YOUR GOAL ▸
Decide whether each statement below agrees with the passage on Hawaii's economic recovery. For each, answer yes or no and quote the words of the passage that decide it.
1. The study's authors are a UH professor emeritus of economics and a senior fellow with the East-West Center.
2. Before the COVID-19 crash, the visitor industry provided about 140,000 jobs in the food service and accommodations sectors.
3. Gov. David Ige said tests have to be proven accurate and reliable.

SOURCE PASSAGE ▸

________________________

Published by the University of Hawaii Economic Research Organization, the study looks at the steps Hawaii’s state and local governments have taken to control the COVID-19 virus and offers predictions of how Hawaii’s economy might come out of the stagnation resulting from stay-at-home orders and travel restrictions that have shut down vast parts of Hawaii’s economy.
The study, by Sumner LaCroix, a UH professor emeritus of economics, and Tim Brown, a senior fellow with the East-West Center, looks at two main phases: a restarting of the non-tourism economy and the restart of tourism.
The visitor industry is the state’s largest single private sector employer, which before the COVID-19 crash provided some 112,000 jobs in the food service and accommodations sectors out of a total of about 655,000 non-farm jobs in Hawaii.
UHERO expects the total number of jobs in the state during the first quarter of this year to be about 140,000 lower than the same period last year. And a big chunk of those losses are expected to come from shuttered and empty hotels and restaurants that have been reduced to serving takeout only, if they’re open at all.
The more pessimistic view is the frozen tourism industry could take up to 18 months to begin thawing out.
And the more optimistic view?
“Tourism can resume very quickly if Hawaii is perceived as a safe place,” Carl Bonham, UHERO’s executive director, told the Hawaii House Select Committee on COVID-19 Economic and Financial Preparedness on Monday during a morning briefing.
If that happens, Bonham said, “Hawaii could be the premier destination for U.S. travelers over the next year.”
Bonham’s remarks echoed those of the UHERO report, which says a key to showing Hawaii is safe is a system that could test visitors using methods that would have to be scaled up quickly. These include so-called antibody tests that could show whether a person already had the virus and recovered, as well as rapid antigen tests that detect whether the person is carrying the virus.
“Tourism could resume quickly if two necessary conditions are met: (1) Potential tourists perceive Hawaii to be a safe place to visit and (2) Hawaii residents can be assured tourists are free of the coronavirus,” UHERO said in the report.
Gov. David Ige agreed in principle, but with caveats.
“Clearly testing in the future is the answer for us to restart the economy much, much quicker,” Ige said on Monday, during an afternoon news conference, in response to a question about UHERO’s proposal. “But those tests have to be proven to be accurate and reliable.”
Still, much has to happen before Hawaii is ready to roll out the welcome mat again for tourists, UHERO predicts.
First, governments will have to loosen stay-at-home orders, and local businesses will need to open up again, the study says. Some will find it easier than others: businesses that serve large groups, like restaurants, will have to adapt, UHERO predicts. But so will most others.
“We anticipate that almost all businesses will reorganize operations at least to some extent to increase the safety of customers and employees,” the study says.
And the challenges also will likely spur innovation.
“At the end of the day, the demand for additional safety measures by workers and consumers will be a drag on the Hawaii economy that could persist for several years,” UHERO predicts.
But it adds, “In the longer run the changed circumstances of firms, customers, and workers will encourage waves of innovation that will place the economy and society onto paths unknowable today.”

________________________

PROVIDED DATA ▸

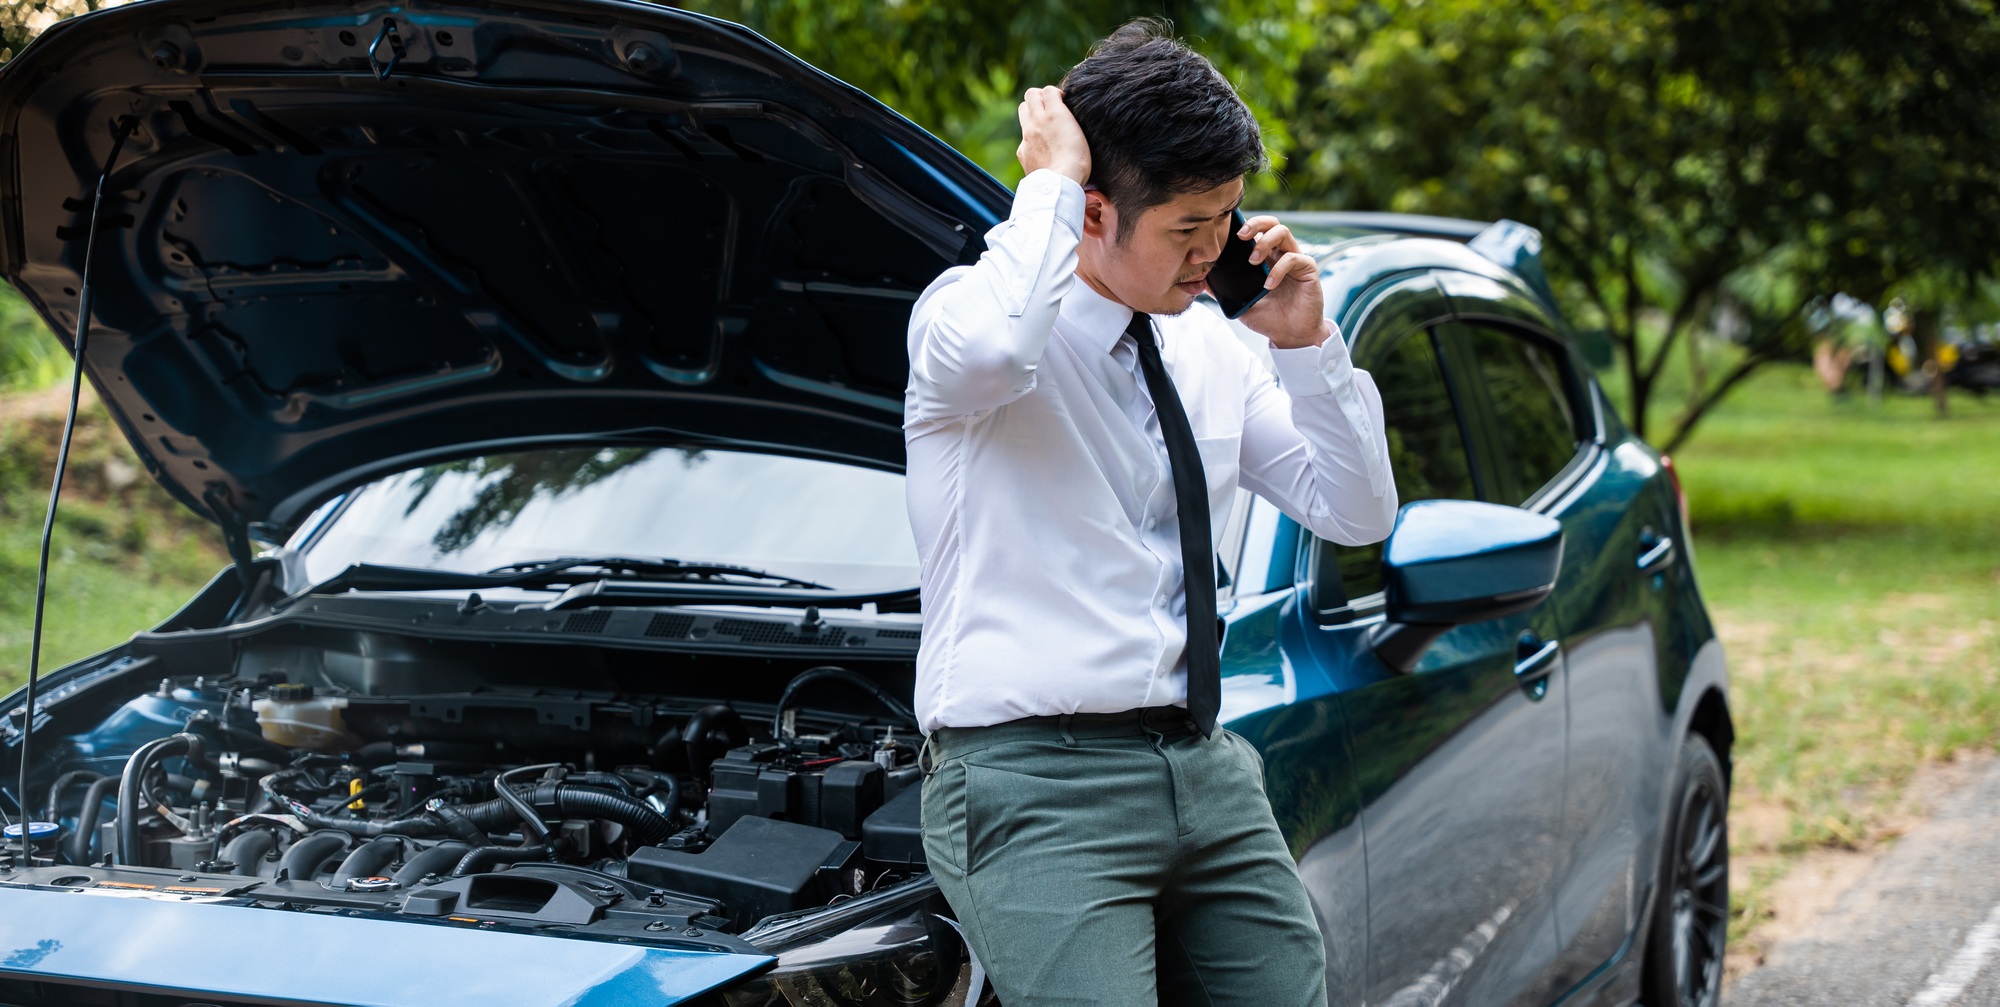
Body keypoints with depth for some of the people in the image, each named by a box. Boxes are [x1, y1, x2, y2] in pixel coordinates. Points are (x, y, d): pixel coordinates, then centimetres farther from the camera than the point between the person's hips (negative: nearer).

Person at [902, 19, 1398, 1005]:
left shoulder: (1209, 347, 14)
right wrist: (1049, 180, -19)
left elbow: (1359, 513, 14)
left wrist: (1305, 345, 2)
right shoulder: (968, 307, -6)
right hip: (1038, 780, -7)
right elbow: (992, 348, -34)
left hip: (1206, 772, 7)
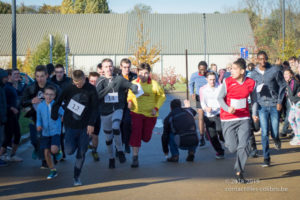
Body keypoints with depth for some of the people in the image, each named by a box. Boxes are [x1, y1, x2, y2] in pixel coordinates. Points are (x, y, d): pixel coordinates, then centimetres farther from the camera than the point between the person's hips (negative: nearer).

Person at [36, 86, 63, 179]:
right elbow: (39, 119, 7)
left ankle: (58, 152, 17)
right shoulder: (40, 106, 1)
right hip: (45, 132, 4)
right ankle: (53, 171, 22)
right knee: (46, 152, 5)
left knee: (54, 150, -22)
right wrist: (39, 125, -8)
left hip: (55, 132, -4)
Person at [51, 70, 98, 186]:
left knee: (81, 153, 2)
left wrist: (91, 124, -11)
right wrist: (54, 118, 1)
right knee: (69, 151, -9)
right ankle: (75, 143, 27)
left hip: (85, 127, 0)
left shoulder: (91, 89, -2)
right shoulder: (69, 89, -2)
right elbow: (57, 103, 6)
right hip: (71, 125, 0)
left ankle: (77, 177, 18)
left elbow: (95, 108, -3)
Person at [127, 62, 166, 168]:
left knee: (146, 137, 10)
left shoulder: (153, 84, -8)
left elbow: (162, 96, 3)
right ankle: (135, 158, -5)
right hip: (136, 113, 0)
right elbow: (130, 94, 16)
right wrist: (129, 101, -6)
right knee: (135, 134, -11)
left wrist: (156, 108, -8)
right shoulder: (134, 83, -2)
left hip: (150, 114, 0)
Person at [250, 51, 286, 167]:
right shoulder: (254, 74, 4)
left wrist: (280, 101, -6)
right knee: (264, 133, -4)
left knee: (274, 132, -1)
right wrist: (254, 112, 4)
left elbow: (282, 86, 6)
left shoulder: (275, 70, -1)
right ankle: (266, 158, 5)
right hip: (262, 106, 1)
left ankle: (276, 140, 37)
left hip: (274, 105, -1)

________________________

SOLUTION TO THIS EXERCISE ▸
1. Yes: "by Sumner LaCroix, a UH professor emeritus of economics, and Tim Brown, a senior fellow with the East-West Center"
2. No: "before the COVID-19 crash provided some 112,000 jobs in the food service and accommodations sectors"
3. Yes: "But those tests have to be proven to be accurate and reliable."